National Center of Missing and Exploited Children: MSC developed a training curriculum for the National Center of Missing and Exploited Children entitled “Keeping Children Safer While in Care.” The goal of the training is to examine and improve standards and systems that presently exist to help keep children safer from abduction and sexual exploitation while in child care and family child care homes. The curriculum was presented at the Miami-Dade CAA Head Start/Early Head Start Program, 6th Annual Pregnant Women, Infant & Toddler Conference on April 1, 2008.
Inter-Rater Reliability: MSC has collaborated with Debbie Cryer from the University of North Carolina’s Frank Porter Graham Institute on two occasions to measure the inter-rater reliability of evaluators using the nationally recognized Early Childhood Environment Rating Scale – Revised (ECERS-R) and the Infant Toddler Environment Rating Scale – Revised (ITERS-R). Both tools are used to rate the quality of early childhood programs. Approximately 30 evaluators have visited MSC classrooms for this purpose.
Building Literacy Grant: MSC’s Building Literacy grant (2005-2007), funded by A.D. Henderson and MSC, required that early childhood teachers from participating community childcare centers in the program visit the Family Center Preschool or Infant & Toddler Program to observe best practices. Twelve teachers visited MSC classrooms on two occasions using the Early Language and Literacy Classroom Observation (ELLCO) tool.
University of Miami Autism Genetics Program: MSC is working collaboratively with the Miami Institute for Human Genomics at the University of Miami Miller School of Medicine on a research project involving their Autism Genetics Program. Families from the Baudhuin School will be solicited for participation and the Unicorn Children’s Foundation Clinic will be used for assessment purposes. In addition, there will be opportunities for NSU psychology or speech-language graduate students to participate in the project.
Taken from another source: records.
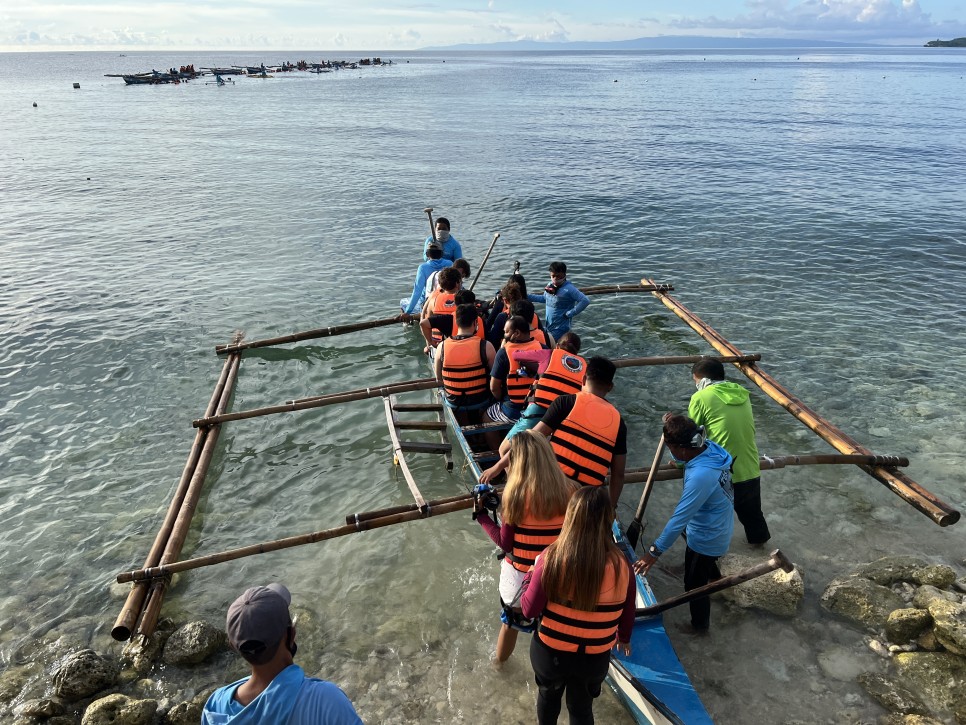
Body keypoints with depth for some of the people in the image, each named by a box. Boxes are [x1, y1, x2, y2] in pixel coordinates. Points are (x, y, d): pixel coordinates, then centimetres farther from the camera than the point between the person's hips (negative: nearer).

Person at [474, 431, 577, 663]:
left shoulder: (517, 494, -20)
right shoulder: (569, 491, -13)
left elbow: (505, 544, -13)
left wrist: (481, 515, -2)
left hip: (519, 576, -1)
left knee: (510, 621, 26)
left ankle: (500, 661, 52)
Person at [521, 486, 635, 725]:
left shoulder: (552, 558, -25)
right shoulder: (621, 566, -19)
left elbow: (529, 610, -16)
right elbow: (627, 614, -2)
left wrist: (531, 575, 2)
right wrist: (624, 638, 19)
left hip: (550, 651, 0)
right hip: (594, 658, 0)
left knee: (548, 695, 31)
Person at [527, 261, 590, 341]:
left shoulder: (569, 289, -20)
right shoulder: (550, 285, 3)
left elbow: (585, 301, -26)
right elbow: (544, 298, 21)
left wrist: (570, 313, -23)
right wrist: (527, 297, 15)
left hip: (560, 329, -8)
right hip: (548, 327, 8)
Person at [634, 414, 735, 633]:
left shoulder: (700, 476, -42)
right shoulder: (709, 447, -17)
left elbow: (679, 518, -37)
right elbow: (680, 458, 3)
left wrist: (655, 551, -29)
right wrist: (673, 427, -16)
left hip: (707, 537, -9)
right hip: (717, 526, 9)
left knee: (694, 584, 15)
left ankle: (700, 624, 40)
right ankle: (714, 577, 69)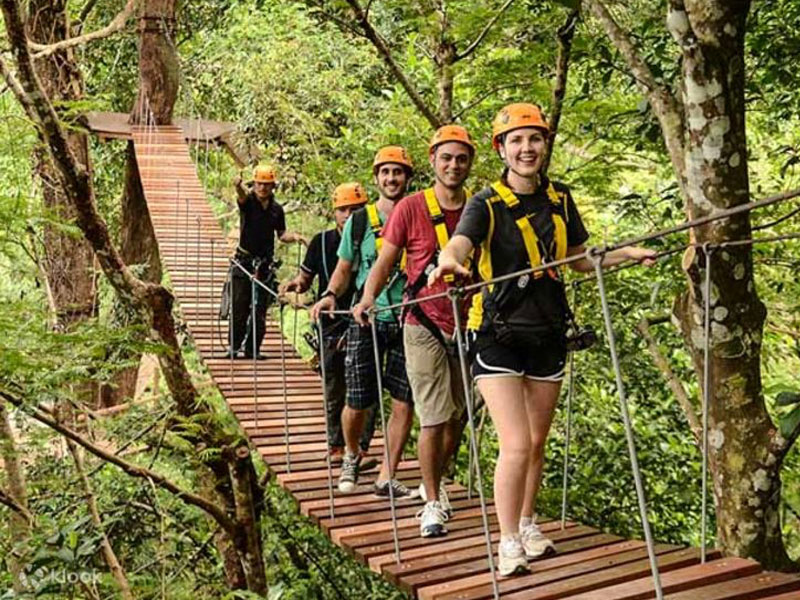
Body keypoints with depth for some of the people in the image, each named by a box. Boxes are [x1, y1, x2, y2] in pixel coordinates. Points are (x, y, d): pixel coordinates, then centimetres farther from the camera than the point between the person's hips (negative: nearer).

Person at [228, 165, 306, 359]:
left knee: (260, 310, 5)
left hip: (265, 263, 3)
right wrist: (238, 186, -51)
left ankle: (253, 349, 13)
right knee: (239, 307, -3)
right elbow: (242, 195, -28)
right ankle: (233, 346, 9)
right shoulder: (247, 201, -4)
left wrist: (294, 237, -6)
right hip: (244, 260, -3)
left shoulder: (276, 209, 7)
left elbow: (281, 234, 15)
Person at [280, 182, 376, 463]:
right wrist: (295, 284, -11)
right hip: (332, 325, 2)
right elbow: (306, 277, 11)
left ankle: (362, 446, 10)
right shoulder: (322, 242, 3)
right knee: (334, 390, 9)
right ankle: (336, 444, 24)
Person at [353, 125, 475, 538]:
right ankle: (433, 502, 10)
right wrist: (368, 299, -20)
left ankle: (436, 483, 35)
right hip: (424, 327, -3)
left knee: (457, 416, 12)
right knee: (434, 417, -5)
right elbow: (385, 261, -3)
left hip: (466, 326, 4)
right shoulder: (410, 209, -4)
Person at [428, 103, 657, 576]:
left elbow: (580, 259, 16)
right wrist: (448, 261, -52)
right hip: (499, 336, -5)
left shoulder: (560, 199, 5)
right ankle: (509, 545, 4)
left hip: (548, 334, 5)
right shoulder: (487, 203, -10)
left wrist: (628, 253, 1)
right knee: (516, 444, -12)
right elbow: (459, 243, -29)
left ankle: (527, 525, 36)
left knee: (537, 443, 15)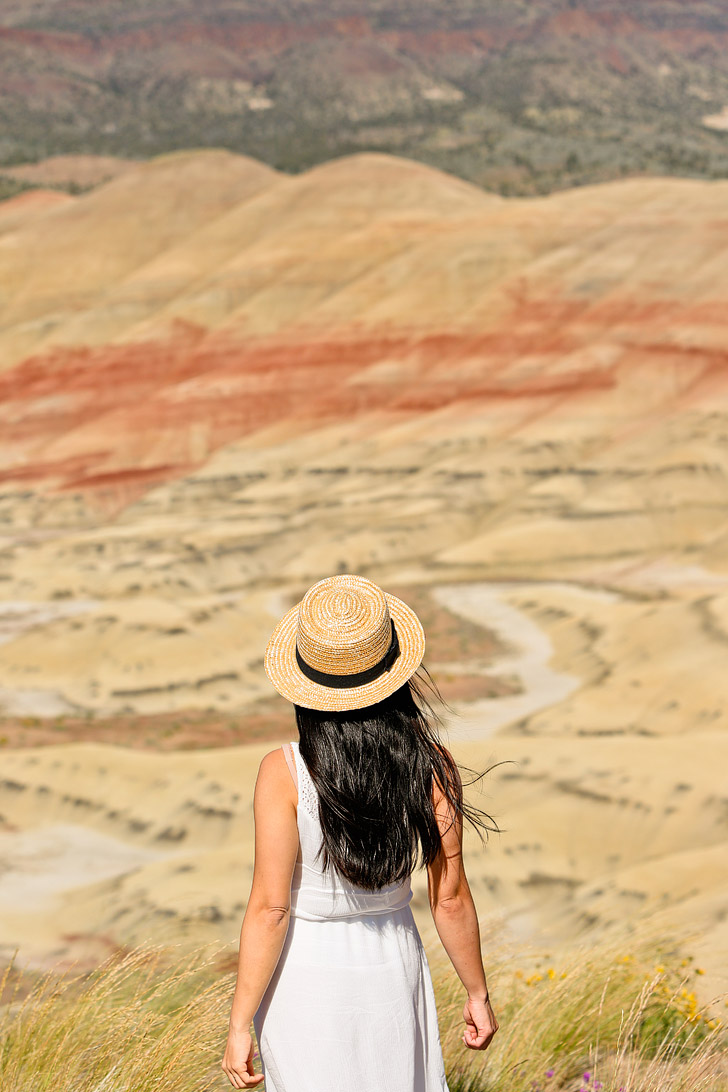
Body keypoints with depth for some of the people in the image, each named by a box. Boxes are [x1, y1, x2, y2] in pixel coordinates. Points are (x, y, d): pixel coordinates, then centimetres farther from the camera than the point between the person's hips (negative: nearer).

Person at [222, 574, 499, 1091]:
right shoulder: (434, 766, -11)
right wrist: (478, 994, 9)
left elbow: (270, 908, -19)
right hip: (393, 971, 3)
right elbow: (451, 900, -5)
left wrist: (240, 1024, -11)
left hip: (306, 978, -3)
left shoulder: (285, 773, -20)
Autism Programs and Services
The Interdisciplinary Council for the Study of Autism: ICSA: was developed by MSC with over 30 individuals from NSU, representing a variety of disciplines. University-wide committees were formed in the areas of academics, research, clinical services, other direct service programs and student practicum experiences. The group meets monthly to develop and support collaborative programs and services and is currently supporting the Autism Initiative project.
NSU Autism Initiatives: A university wide initiative to collect and disseminate information regarding each center’s professional work in the field of autism is being led by MSC. Staff in MSC will be categorizing current activities and organizing this initiative to develop new programs, a comprehensive website, and university/community collaborations to facilitate innovative programming and services for professionals and the community.